Return all of the data that follows precisely, leaving every image out.

• • • • • • •

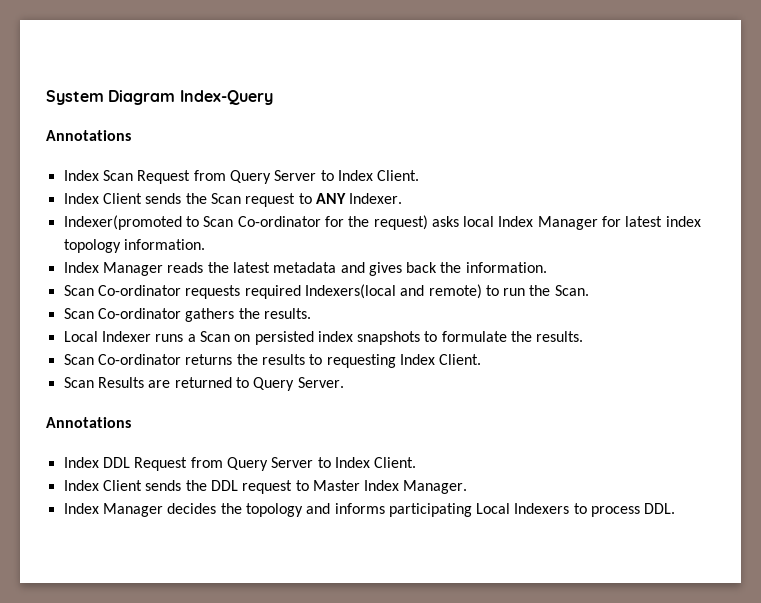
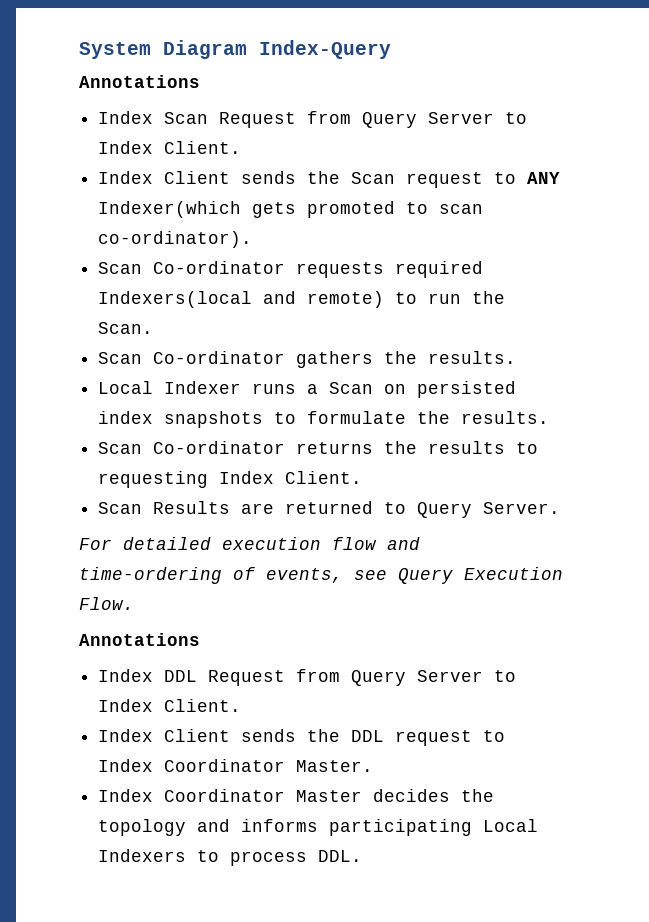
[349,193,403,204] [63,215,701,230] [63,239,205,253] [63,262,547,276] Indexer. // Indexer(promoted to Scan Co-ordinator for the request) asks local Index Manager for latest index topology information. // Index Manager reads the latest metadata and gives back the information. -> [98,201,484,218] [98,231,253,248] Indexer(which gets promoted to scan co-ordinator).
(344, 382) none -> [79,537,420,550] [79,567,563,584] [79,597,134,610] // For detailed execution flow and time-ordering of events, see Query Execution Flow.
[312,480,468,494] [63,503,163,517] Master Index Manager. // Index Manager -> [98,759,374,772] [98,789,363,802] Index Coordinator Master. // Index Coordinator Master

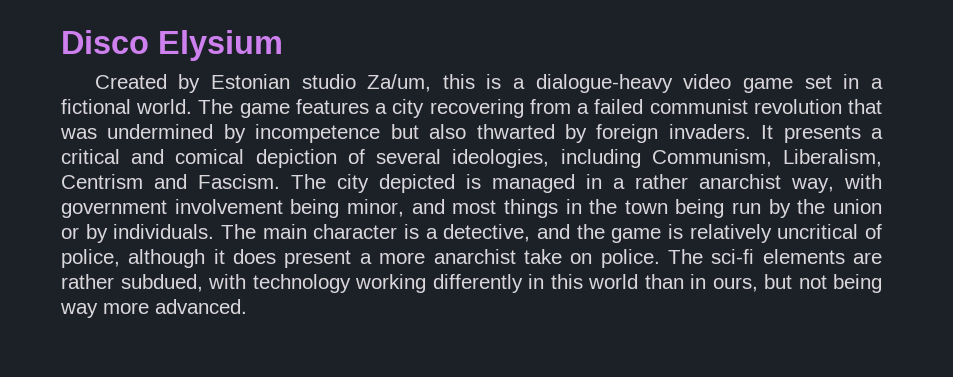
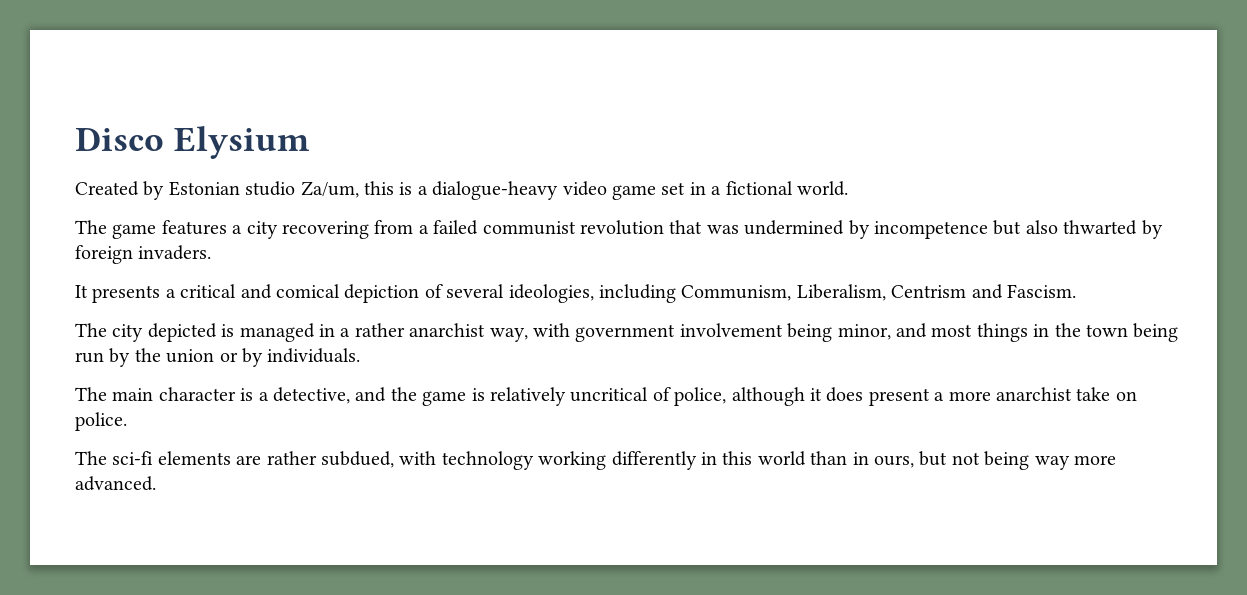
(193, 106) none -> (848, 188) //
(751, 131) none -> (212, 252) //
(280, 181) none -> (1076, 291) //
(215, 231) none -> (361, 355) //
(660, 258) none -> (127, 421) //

• • • • • • •

**Your solution**
[349,193,403,204] [63,215,701,230] [63,239,205,253] [63,262,547,276] Indexer. // Indexer(promoted to Scan Co-ordinator for the request) asks local Index Manager for latest index topology information. // Index Manager reads the latest metadata and gives back the information. -> [98,201,484,218] [98,231,253,248] Indexer(which gets promoted to scan co-ordinator).
(344, 382) none -> [79,537,420,550] [79,567,563,584] [79,597,134,610] // For detailed execution flow and time-ordering of events, see Query Execution Flow.
[312,480,468,494] [63,503,163,517] Master Index Manager. // Index Manager -> [98,759,374,772] [98,789,363,802] Index Coordinator Master. // Index Coordinator Master

(193, 106) none -> (848, 188) //
(751, 131) none -> (212, 252) //
(280, 181) none -> (1076, 291) //
(215, 231) none -> (361, 355) //
(660, 258) none -> (127, 421) //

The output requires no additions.